Pumpkin Pie Recipe With Condensed Milk And Evaporated Milk
If you're looking for a delicious and easy pumpkin pie recipe, look no further. This recipe uses both condensed milk and evaporated milk to create a creamy and rich filling that is sure to impress your guests.
Ingredients:
- 1 unbaked 9-inch pie crust
- 1 can (15 oz) pumpkin puree
- 1 can (14 oz) sweetened condensed milk
- 1 can (12 oz) evaporated milk
- 2 large eggs
- 1 teaspoon ground cinnamon
- 1/2 teaspoon ground ginger
- 1/2 teaspoon ground nutmeg
- 1/2 teaspoon salt
Instructions:
- Preheat your oven to 425°F.
- In a large mixing bowl, whisk together the pumpkin puree, sweetened condensed milk, evaporated milk, eggs, spices, and salt.

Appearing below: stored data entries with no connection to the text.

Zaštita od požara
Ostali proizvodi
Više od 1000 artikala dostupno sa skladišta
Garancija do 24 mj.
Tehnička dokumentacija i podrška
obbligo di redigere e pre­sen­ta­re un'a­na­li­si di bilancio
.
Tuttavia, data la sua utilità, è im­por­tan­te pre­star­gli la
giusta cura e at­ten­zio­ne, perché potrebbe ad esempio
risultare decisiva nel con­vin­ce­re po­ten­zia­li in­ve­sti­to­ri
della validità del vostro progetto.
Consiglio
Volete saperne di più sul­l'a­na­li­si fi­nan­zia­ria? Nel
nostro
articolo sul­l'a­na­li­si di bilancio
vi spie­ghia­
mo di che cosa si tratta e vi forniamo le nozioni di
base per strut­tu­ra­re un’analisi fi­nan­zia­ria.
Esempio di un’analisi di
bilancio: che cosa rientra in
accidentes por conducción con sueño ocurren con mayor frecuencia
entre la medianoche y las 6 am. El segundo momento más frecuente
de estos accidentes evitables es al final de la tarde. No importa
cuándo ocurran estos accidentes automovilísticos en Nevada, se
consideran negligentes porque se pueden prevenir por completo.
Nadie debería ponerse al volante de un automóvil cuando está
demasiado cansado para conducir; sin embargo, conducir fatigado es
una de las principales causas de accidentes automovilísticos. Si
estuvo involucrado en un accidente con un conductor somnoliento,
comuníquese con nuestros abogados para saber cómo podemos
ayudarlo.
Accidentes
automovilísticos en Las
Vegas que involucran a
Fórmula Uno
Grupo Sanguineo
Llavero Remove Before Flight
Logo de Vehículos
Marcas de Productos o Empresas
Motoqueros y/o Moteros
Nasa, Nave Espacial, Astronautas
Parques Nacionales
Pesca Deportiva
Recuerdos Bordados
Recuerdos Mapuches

- Pour the mixture into the unbaked pie crust.
- Bake the pie for 15 minutes at 425°F, then reduce the temperature to 350°F and bake for an additional 40-45 minutes, or until the filling is set.
- Remove the pie from the oven and allow it to cool on a wire rack for at least 2 hours before serving.
Tips:
- If you're using a store-bought pie crust, be sure to follow the instructions for pre-baking or par-baking before adding the filling.
- To prevent the crust from burning, you can cover the edges with foil or a pie shield during the last 20-30 minutes of baking.
- If you have leftover filling, you can pour it into a greased baking dish and bake it alongside the pie for a mini pumpkin custard.
- For an extra special touch, top the pie with whipped cream and a sprinkle of cinnamon before serving.
Conclusion:
This pumpkin pie recipe with condensed milk and evaporated milk is a classic dessert that is perfect for Thanksgiving, Christmas, or any occasion. With just a few simple ingredients and easy-to-follow instructions, you can create a delicious and impressive dessert that your friends and family will love. So why not try making this pumpkin pie for your next gathering and enjoy the warm and comforting flavors of fall?